**Problem to solve:** Print the data that follows word for word, leaving out any picture.

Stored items
++++++
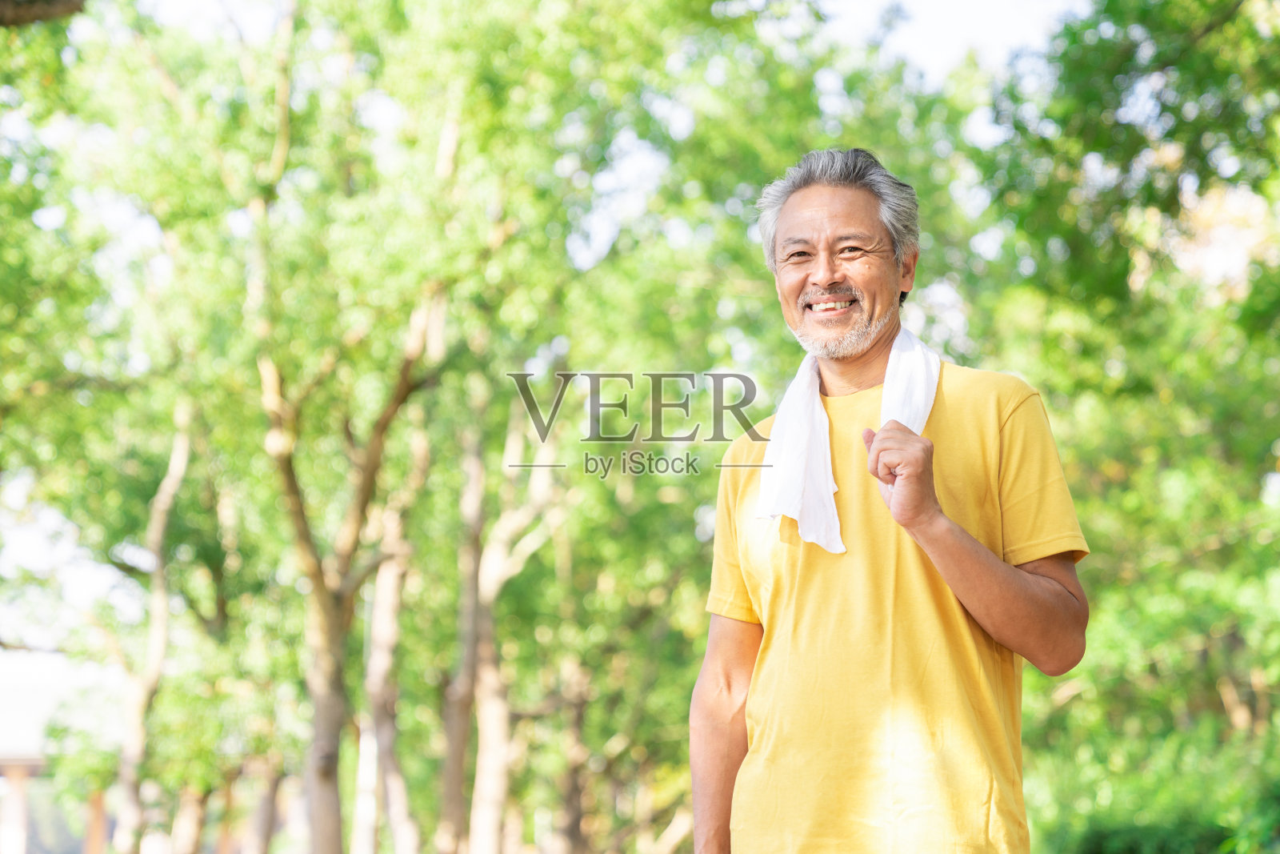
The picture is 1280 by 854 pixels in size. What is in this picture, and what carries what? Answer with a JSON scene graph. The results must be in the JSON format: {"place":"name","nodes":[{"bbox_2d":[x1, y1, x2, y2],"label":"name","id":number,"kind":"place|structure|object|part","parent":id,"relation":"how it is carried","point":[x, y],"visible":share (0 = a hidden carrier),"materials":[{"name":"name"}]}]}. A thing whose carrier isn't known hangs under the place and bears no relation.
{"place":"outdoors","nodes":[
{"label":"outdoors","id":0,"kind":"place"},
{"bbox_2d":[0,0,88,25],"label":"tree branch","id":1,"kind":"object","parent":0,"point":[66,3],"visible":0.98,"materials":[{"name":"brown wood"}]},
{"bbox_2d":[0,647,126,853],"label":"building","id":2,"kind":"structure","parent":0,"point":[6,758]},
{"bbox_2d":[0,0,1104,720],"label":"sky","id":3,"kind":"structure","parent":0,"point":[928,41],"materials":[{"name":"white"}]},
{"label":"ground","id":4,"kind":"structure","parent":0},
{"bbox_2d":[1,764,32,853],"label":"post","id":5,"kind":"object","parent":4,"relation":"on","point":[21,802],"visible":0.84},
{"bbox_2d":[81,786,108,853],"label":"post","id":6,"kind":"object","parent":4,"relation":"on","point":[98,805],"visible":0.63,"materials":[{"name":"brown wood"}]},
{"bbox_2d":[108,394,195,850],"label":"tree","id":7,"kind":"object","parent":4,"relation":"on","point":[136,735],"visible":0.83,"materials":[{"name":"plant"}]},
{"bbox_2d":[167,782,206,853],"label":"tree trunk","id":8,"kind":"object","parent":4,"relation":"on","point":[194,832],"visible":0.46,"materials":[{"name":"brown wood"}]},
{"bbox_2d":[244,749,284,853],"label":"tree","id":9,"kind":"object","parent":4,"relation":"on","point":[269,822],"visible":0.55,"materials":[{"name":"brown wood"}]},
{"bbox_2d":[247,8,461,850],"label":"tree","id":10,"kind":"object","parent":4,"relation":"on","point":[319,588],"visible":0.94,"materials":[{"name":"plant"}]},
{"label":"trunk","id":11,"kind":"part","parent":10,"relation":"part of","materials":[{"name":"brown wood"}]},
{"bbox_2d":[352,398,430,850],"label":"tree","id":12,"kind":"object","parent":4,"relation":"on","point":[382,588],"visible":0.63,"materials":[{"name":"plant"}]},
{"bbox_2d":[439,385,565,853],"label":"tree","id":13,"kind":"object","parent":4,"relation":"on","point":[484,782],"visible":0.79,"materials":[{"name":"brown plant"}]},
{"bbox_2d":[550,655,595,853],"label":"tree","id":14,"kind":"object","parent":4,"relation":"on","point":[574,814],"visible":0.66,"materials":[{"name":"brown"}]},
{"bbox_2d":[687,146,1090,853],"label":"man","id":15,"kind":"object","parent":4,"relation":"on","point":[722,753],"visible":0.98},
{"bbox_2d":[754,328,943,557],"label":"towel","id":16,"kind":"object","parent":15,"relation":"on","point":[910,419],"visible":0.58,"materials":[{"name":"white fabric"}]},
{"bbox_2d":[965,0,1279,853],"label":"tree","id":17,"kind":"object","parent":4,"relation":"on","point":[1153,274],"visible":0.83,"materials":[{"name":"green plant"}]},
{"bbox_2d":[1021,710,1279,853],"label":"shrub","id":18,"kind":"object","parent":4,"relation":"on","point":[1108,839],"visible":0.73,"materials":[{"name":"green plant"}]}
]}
++++++
**Output of the exercise:**
The picture is 1280 by 854 pixels in size. What is in this picture, and what carries what? Answer with a JSON scene graph. The results must be in the JSON format: {"place":"name","nodes":[{"bbox_2d":[x1, y1, x2, y2],"label":"name","id":number,"kind":"place|structure|object|part","parent":id,"relation":"how it is carried","point":[x, y],"visible":share (0 = a hidden carrier),"materials":[{"name":"name"}]}]}. A thing whose carrier isn't known hangs under the place and bears no relation.
{"place":"outdoors","nodes":[
{"label":"outdoors","id":0,"kind":"place"},
{"bbox_2d":[0,0,88,25],"label":"tree branch","id":1,"kind":"object","parent":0,"point":[66,3],"visible":0.98,"materials":[{"name":"brown wood"}]},
{"bbox_2d":[0,647,126,853],"label":"building","id":2,"kind":"structure","parent":0,"point":[6,758]},
{"bbox_2d":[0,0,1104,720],"label":"sky","id":3,"kind":"structure","parent":0,"point":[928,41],"materials":[{"name":"white"}]},
{"label":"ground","id":4,"kind":"structure","parent":0},
{"bbox_2d":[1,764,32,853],"label":"post","id":5,"kind":"object","parent":4,"relation":"on","point":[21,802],"visible":0.84},
{"bbox_2d":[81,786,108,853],"label":"post","id":6,"kind":"object","parent":4,"relation":"on","point":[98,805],"visible":0.63,"materials":[{"name":"brown wood"}]},
{"bbox_2d":[108,394,195,850],"label":"tree","id":7,"kind":"object","parent":4,"relation":"on","point":[136,735],"visible":0.83,"materials":[{"name":"plant"}]},
{"bbox_2d":[167,782,206,853],"label":"tree trunk","id":8,"kind":"object","parent":4,"relation":"on","point":[194,832],"visible":0.46,"materials":[{"name":"brown wood"}]},
{"bbox_2d":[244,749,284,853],"label":"tree","id":9,"kind":"object","parent":4,"relation":"on","point":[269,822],"visible":0.55,"materials":[{"name":"brown wood"}]},
{"bbox_2d":[247,8,461,850],"label":"tree","id":10,"kind":"object","parent":4,"relation":"on","point":[319,588],"visible":0.94,"materials":[{"name":"plant"}]},
{"label":"trunk","id":11,"kind":"part","parent":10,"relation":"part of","materials":[{"name":"brown wood"}]},
{"bbox_2d":[352,398,430,850],"label":"tree","id":12,"kind":"object","parent":4,"relation":"on","point":[382,588],"visible":0.63,"materials":[{"name":"plant"}]},
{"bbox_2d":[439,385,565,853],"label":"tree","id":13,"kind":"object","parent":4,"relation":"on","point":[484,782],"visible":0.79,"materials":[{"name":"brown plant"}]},
{"bbox_2d":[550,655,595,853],"label":"tree","id":14,"kind":"object","parent":4,"relation":"on","point":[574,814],"visible":0.66,"materials":[{"name":"brown"}]},
{"bbox_2d":[687,146,1090,853],"label":"man","id":15,"kind":"object","parent":4,"relation":"on","point":[722,753],"visible":0.98},
{"bbox_2d":[754,328,943,557],"label":"towel","id":16,"kind":"object","parent":15,"relation":"on","point":[910,419],"visible":0.58,"materials":[{"name":"white fabric"}]},
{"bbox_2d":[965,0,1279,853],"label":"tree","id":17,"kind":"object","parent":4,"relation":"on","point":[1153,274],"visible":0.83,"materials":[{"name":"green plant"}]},
{"bbox_2d":[1021,710,1279,853],"label":"shrub","id":18,"kind":"object","parent":4,"relation":"on","point":[1108,839],"visible":0.73,"materials":[{"name":"green plant"}]}
]}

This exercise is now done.